In fact, the networks we have been referring to are not only isolated enzyme reactions but even more networks of enzyme reactions, which we have called meta-networks. In such a system, each node (also called macro-state) is in fact an enzyme reaction connected to other reactions according to a certain topology. In this model description, the links connecting the nodes correspond to the transfer of metabolites from catalyst to catalyst. The distinction we have made between macro- and micro-states is fully justified if there is a time-hierarchy in the system, which is likely to be the case, as the time-scale of the events taking place during the enzyme reaction are much faster than the migration of metabolites from catalyst to catalyst. In this model description, any macro-state is characterized by several micro-states that represent the successive states of a catalyst interacting with its substrates. The information of a node of such meta-network is the sum of the individual informations of the corresponding micro-states plus a topological information that expresses how the global network topology affects the information of one of its nodes.

The model description of networks of biochemical reactions raises the general question of the best description of such networks. Recently a number of authors [6–14] have discussed the organization and functional properties of networks in a completely different perspective. This description, implicitly or explicitly, postulates that there exists a general mode of formal representation of networks whatever their nature.
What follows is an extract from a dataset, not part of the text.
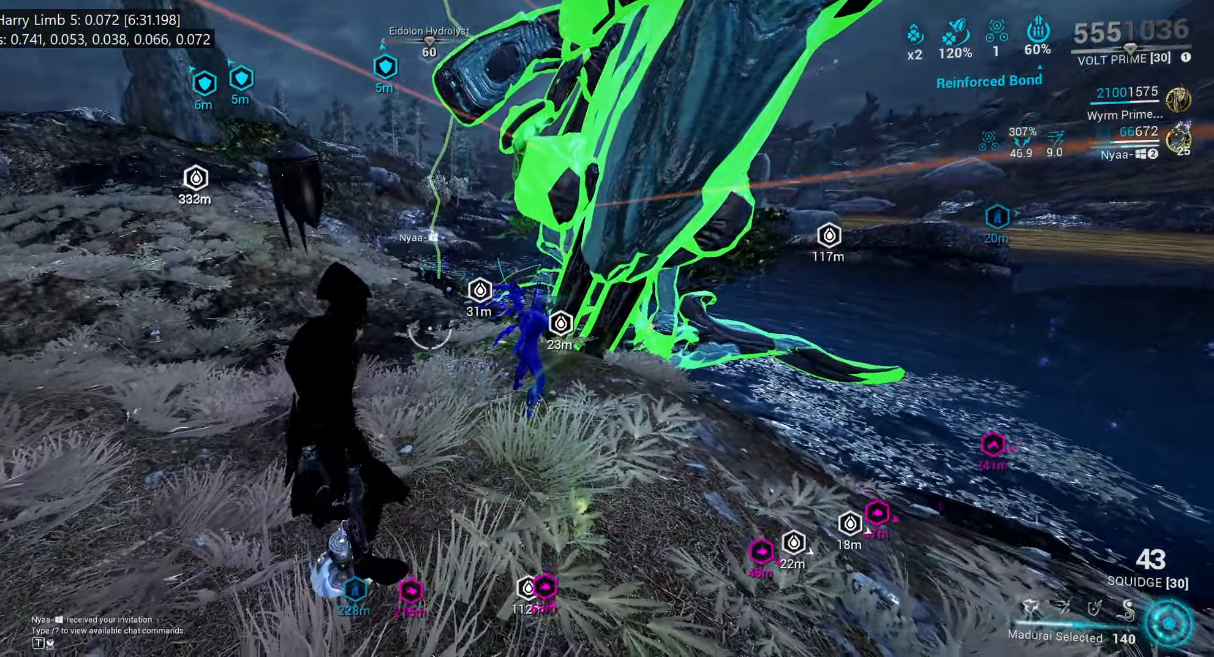
{"keys": ["shift_l"], "mouse": [], "events": [[217, "ctrl_l", "down"], [350, "ctrl_l", "up"], [384, "3", "down"], [450, "3", "up"], [450, "w", "up"]]}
In this perspective, for instance, one could describe and analyse in the same manner networks of social relationships in a human society, for instance, and metabolic networks as well [6–14]. This is quite an optimistic claim for metabolic networks are subjected to thermodynamics whereas networks of social relationships are not. Sequencing genomes of living systems has allowed one to identify their genes, proteins and metabolites. Today databases offer this information. On this basis, it is possible to construct a graph of which the nodes are the metabolites and the links the chemical reactions that connect them. Using this mode of network description, Barabasi and his colleagues [11,13,14] have concluded that real networks, and in particular biochemical networks, are scale-free. This means that a large number of nodes are poorly connected whereas a small number of them, called “hubs”, appear highly connected.
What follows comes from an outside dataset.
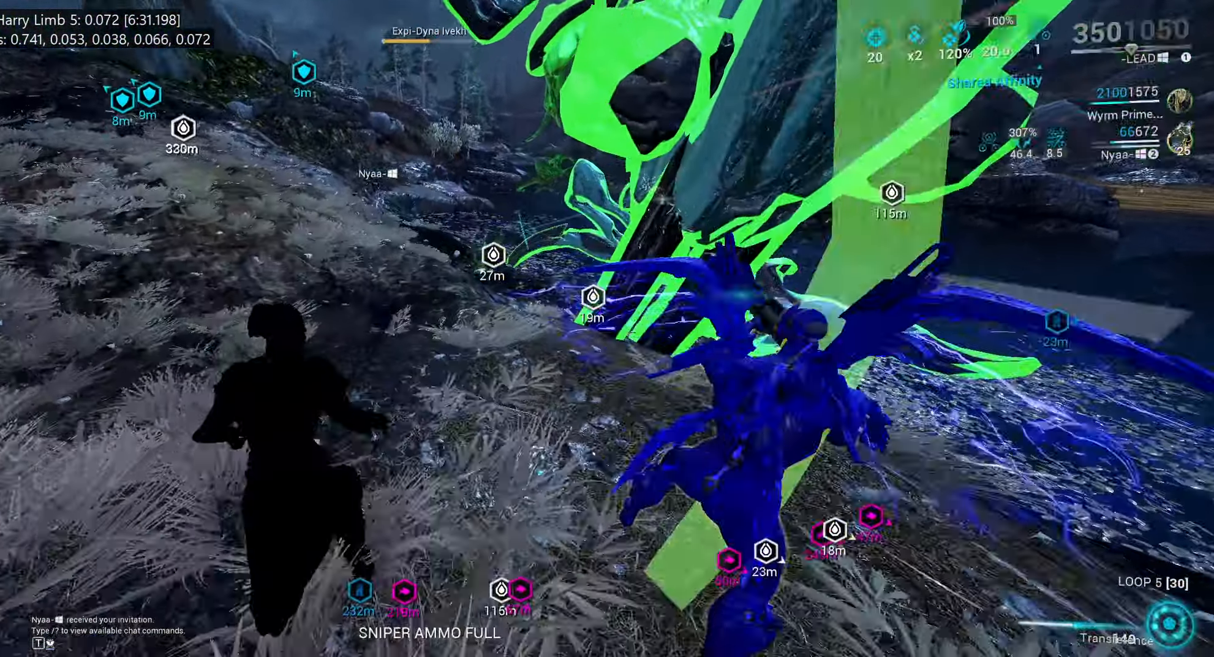
{"keys": ["e", "shift_l", "w"], "mouse": []}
This mode of network description is purely static and does not tell anything about the real probability of occurrence of the nodes. Moreover it does not take account of the fact that a network of catalysed chemical reactions should comply with the laws of thermodynamics. In this perspective, such system should possess the following properties:

• it should be considered an open system with an input and an output of matter;
• the free energy change upon going from a node to another one should be the same regardless the pathway thus leading to some constraints between the corresponding rate constants;
• it is not possible to define the degree of connexion of a node independently of its probability of occurrence. It is then clear that these thermodynamic requirements are not taken into account in Barabasi's description of metabolic networks [11]. The very fact there could exist highly connected nodes with a poor probability of occurrence is hardly compatible with the fact, already mentioned, that the probability of occurrence of a node is directly related to its degree of connexion. Probability of occurrence and degree of connexion cannot be considered independent variables. In this perspective, it might seem surprising that a metabolic network, which should comply with the laws of thermodynamics of open systems, could be described, in the same manner as, for instance, the film actor collaboration network [8] which has little to do with thermodynamics…

Last, the author of the present articles would like to stress again that the scenario proposed for the origins of life is conjectural. However, these conjectures are physically sound and therefore worth being explored together with other possibilities [15].